*** Material provided ***

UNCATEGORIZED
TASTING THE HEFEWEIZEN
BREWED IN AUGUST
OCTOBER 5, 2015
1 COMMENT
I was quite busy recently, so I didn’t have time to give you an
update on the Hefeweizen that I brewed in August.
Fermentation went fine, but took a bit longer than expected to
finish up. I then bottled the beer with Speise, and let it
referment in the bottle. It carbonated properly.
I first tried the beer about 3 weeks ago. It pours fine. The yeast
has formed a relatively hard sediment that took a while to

*** End of Material provided ***

**What the exercise asks:** Swap every "beer" in the records for "ale" and reproduce the lines with all other text left unchanged.

**Exercise solution:**
UNCATEGORIZED
TASTING THE HEFEWEIZEN
BREWED IN AUGUST
OCTOBER 5, 2015
1 COMMENT
I was quite busy recently, so I didn’t have time to give you an
update on the Hefeweizen that I brewed in August.
Fermentation went fine, but took a bit longer than expected to
finish up. I then bottled the ale with Speise, and let it
referment in the bottle. It carbonated properly.
I first tried the ale about 3 weeks ago. It pours fine. The yeast
has formed a relatively hard sediment that took a while to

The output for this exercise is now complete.